Leasing Business Equipment? As a Start Up it Can Be Tricky

In the USA, nearly 80% of businesses use financing when acquiring equipment. A lot of those businesses are startups or newer businesses. It makes sense. As a new business, you have less money to play with so leasing equipment is always going to be the more attractive option. 

However, as with most business decisions, there are usually risks. There’s no difference when considering equipment leasing. Here are some tips to consider when you’re looking to lease equipment as a new business.

Know Your Terminology

To be able to enter into lease agreements with other businesses, you need to know your terminology. If you’re not sure, then it’s best to read up on it so you can make the right decisions effectively. Equipment leasing comes down to a definition between the lessee, and the lessor.

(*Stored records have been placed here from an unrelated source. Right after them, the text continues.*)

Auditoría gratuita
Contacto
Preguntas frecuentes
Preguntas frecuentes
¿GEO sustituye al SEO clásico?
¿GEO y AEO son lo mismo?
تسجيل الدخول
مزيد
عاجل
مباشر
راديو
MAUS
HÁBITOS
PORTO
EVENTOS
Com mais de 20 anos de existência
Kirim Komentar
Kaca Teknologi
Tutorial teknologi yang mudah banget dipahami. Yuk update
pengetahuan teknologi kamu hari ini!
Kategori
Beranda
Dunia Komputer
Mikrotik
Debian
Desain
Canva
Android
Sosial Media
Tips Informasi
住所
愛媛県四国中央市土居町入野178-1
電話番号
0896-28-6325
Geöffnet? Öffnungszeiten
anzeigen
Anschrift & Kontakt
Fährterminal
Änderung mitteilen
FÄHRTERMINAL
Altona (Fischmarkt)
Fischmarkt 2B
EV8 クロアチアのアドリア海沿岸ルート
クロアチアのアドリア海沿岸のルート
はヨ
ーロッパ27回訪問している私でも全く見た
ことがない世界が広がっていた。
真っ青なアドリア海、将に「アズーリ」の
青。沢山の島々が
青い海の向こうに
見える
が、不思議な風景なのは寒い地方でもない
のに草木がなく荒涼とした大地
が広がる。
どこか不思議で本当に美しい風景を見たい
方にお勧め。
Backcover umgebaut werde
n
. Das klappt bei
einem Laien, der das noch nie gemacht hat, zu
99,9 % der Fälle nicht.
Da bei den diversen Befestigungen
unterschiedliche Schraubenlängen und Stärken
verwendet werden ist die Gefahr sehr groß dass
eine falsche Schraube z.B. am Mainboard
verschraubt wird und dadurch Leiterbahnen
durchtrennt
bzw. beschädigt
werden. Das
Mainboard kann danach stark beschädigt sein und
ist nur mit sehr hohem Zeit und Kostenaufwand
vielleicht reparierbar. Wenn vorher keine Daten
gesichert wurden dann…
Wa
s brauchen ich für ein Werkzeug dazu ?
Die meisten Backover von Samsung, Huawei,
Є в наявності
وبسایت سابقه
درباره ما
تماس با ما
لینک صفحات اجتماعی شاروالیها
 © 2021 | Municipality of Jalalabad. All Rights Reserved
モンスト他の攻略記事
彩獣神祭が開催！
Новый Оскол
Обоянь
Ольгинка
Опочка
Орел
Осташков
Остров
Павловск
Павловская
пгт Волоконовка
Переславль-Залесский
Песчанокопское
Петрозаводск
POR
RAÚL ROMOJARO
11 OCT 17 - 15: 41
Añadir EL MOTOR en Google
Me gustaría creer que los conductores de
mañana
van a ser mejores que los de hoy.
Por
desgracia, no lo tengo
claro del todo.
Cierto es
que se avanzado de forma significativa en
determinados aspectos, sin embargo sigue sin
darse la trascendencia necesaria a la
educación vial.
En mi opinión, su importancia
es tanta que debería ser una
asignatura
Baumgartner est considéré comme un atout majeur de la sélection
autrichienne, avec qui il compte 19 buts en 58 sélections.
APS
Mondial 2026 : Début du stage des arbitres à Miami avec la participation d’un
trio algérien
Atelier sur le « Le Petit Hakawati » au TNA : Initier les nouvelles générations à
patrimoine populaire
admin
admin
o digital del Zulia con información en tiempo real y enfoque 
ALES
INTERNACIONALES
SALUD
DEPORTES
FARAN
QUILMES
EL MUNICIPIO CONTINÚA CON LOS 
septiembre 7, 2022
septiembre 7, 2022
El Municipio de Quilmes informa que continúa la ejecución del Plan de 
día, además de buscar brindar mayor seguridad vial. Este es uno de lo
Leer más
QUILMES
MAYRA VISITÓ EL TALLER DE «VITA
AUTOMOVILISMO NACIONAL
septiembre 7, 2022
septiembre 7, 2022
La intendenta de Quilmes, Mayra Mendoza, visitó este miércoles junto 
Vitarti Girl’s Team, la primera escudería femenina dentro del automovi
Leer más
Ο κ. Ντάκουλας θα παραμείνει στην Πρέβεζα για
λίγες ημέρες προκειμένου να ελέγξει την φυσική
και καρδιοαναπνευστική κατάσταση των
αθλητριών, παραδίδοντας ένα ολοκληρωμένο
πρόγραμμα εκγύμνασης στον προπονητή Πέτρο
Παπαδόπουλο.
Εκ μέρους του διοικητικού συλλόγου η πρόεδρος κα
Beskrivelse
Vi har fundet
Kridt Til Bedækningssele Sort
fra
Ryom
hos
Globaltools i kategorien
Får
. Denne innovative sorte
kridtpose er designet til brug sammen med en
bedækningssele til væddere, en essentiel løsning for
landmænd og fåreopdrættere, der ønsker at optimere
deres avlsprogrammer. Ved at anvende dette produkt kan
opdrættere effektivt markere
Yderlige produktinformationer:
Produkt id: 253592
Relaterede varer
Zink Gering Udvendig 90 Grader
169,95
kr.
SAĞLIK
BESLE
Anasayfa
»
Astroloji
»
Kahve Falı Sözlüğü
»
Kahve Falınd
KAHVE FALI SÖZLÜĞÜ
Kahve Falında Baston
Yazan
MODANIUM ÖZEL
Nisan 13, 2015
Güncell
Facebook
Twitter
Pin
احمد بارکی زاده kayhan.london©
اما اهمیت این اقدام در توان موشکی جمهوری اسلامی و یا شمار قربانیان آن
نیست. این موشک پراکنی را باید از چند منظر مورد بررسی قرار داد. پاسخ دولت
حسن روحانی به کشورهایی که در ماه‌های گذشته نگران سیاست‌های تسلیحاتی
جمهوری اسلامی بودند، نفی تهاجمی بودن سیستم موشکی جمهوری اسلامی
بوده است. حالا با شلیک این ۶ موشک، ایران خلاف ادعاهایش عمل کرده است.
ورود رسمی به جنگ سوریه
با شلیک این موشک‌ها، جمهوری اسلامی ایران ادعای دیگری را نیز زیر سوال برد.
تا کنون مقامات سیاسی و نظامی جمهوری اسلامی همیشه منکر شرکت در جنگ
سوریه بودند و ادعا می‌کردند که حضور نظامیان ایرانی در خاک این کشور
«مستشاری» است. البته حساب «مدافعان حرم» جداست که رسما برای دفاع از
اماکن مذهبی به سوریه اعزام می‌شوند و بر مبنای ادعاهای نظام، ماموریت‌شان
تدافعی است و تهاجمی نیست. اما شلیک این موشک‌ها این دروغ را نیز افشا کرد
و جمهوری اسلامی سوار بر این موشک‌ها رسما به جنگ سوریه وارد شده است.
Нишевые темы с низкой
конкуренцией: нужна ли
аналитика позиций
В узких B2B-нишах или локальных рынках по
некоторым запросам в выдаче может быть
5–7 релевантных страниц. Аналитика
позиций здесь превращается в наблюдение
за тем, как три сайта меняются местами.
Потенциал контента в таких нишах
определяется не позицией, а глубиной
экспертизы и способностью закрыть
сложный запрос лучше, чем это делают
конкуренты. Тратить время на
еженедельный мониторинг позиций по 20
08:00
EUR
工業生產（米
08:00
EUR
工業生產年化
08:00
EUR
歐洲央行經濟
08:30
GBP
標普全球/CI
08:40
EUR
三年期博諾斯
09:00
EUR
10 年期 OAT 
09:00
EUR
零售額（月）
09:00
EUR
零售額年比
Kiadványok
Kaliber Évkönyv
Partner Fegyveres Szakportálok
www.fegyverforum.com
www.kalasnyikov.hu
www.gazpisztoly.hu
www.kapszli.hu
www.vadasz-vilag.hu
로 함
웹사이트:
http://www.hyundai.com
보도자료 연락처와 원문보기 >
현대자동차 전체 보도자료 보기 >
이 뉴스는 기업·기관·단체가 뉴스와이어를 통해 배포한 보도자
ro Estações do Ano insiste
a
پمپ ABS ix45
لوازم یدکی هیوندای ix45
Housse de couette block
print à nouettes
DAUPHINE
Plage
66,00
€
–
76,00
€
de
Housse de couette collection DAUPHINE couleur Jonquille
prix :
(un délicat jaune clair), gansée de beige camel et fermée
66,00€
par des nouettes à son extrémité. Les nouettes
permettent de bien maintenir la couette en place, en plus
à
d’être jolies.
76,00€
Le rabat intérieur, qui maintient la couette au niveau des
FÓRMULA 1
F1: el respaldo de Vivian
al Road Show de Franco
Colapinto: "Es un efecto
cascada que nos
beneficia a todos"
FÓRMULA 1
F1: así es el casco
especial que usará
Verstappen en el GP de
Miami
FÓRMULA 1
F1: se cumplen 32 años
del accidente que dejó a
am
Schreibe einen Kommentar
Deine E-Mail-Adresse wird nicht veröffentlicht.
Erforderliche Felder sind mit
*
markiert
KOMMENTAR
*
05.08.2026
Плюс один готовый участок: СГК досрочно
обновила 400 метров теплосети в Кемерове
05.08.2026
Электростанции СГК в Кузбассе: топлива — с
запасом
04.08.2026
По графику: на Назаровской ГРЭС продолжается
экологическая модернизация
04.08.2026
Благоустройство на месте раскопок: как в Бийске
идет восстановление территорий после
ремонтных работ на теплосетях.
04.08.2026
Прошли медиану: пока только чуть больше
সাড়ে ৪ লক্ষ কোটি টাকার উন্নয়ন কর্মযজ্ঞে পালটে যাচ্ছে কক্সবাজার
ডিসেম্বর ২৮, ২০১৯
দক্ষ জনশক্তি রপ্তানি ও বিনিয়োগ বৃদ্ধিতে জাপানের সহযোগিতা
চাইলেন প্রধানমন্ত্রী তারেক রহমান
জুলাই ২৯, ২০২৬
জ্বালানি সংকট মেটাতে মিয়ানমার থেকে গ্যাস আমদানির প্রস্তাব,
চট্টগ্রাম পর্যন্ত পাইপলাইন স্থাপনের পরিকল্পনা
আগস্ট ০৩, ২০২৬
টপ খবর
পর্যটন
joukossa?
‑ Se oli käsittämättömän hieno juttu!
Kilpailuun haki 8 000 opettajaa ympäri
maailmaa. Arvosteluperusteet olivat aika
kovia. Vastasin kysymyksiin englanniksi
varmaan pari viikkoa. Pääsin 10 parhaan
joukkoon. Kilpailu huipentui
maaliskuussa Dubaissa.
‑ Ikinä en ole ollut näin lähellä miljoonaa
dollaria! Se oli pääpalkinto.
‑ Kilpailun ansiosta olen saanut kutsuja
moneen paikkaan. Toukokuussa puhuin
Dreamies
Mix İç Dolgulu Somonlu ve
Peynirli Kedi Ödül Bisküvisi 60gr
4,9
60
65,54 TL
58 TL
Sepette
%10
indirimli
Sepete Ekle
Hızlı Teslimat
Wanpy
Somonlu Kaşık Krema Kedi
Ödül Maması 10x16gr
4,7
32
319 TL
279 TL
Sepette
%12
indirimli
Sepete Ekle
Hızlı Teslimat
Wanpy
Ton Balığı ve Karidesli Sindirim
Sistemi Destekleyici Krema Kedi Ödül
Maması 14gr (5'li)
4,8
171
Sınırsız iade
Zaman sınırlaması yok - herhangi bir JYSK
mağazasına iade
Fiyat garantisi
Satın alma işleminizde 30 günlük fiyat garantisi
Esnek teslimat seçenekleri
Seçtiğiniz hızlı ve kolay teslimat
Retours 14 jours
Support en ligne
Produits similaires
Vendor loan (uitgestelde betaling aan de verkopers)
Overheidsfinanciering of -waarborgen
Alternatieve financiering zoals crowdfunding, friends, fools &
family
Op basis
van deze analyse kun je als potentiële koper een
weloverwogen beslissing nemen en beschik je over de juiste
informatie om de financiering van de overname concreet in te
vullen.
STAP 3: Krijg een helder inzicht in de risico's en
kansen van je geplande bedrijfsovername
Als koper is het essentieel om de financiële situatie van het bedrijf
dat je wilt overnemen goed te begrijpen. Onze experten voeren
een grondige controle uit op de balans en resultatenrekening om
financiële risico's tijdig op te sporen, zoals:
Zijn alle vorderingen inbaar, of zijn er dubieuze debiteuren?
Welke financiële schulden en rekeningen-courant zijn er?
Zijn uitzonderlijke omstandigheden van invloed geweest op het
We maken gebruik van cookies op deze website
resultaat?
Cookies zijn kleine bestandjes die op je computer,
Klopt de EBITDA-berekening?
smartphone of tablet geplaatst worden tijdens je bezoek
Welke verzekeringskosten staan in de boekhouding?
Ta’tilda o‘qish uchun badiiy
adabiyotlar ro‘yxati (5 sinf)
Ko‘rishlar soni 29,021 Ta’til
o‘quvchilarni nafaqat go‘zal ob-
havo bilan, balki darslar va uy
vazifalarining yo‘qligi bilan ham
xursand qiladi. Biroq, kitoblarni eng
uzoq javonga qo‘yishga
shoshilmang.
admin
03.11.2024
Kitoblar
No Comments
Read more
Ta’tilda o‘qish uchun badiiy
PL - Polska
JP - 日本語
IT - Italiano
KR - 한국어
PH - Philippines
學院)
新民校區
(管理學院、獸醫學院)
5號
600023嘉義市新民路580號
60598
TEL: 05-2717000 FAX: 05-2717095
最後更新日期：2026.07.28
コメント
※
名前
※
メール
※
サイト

The definitions of lessee and lessor are very similar to those of tenant and landlord, respectively. The lessee is the party renting the asset from the lessor. The lessor is the party that likely owns the asset and is renting it out.

So, when you approach a business to rent machinery, computing equipment, vehicles etc. you’re approaching as the lessee. If you were to be owning an asset and renting it out, you’d be known as the lessor. In ASC 842 lease accounting, which is the up to date accounting standard in the USA, those are the main terms you’ll encounter that define the lender and the person lending

Get The Right Levels Of Insurance

If something breaks, and it’s your fault, you could be liable for the full cost of the leased asset. If this is something like heavy machinery or vehicles, it could bankrupt your business before you even get started. Always take out insurance. The insurance should be top tier, too.

It should cover breakages for any reason and especially covering accidental damage. Fire and theft should come as standard, depending on the insurer. The person/company offering the asset might offer their own kind of insurance. Consider it, but weigh it up against other, similar insurers.

Practice Good Accounting

When you lease something, you have to account for it. Doing so can be quite tricky. Even accounting firms are known to use lease accounting software to make sure they process leases in line with ASC 842. As a new business you might be doing your own accounts to save some money. However, this does take time and there is a chance you might make a mistake. If you’re going to do it yourself, make sure you take time and do it all properly. 

Only Take What You Need

When looking for equipment for your business, you should only take what you need. Take software for example. It’s so easy to pay for more than you need. Software packages can be quite large with you only using small parts of it. Be clear with what you want and you can end up saving some money.

The same applies to quantity. Don’t take too much. It’s clever to anticipate growth, but if it takes longer to grow than usual you’ll be paying for equipment that you’re not using at all.

Business analysts can help you get it right if you’re worried about equipment. Try to model this as best possible before signing any agreements.

As a startup you need to ensure that you protect as much startup capital as possible. If you take too much unnecessary equipment you’ll affect your bottom line. At the same time you need to rent the right amount. If you don’t rent enough it’ll impact your business operation.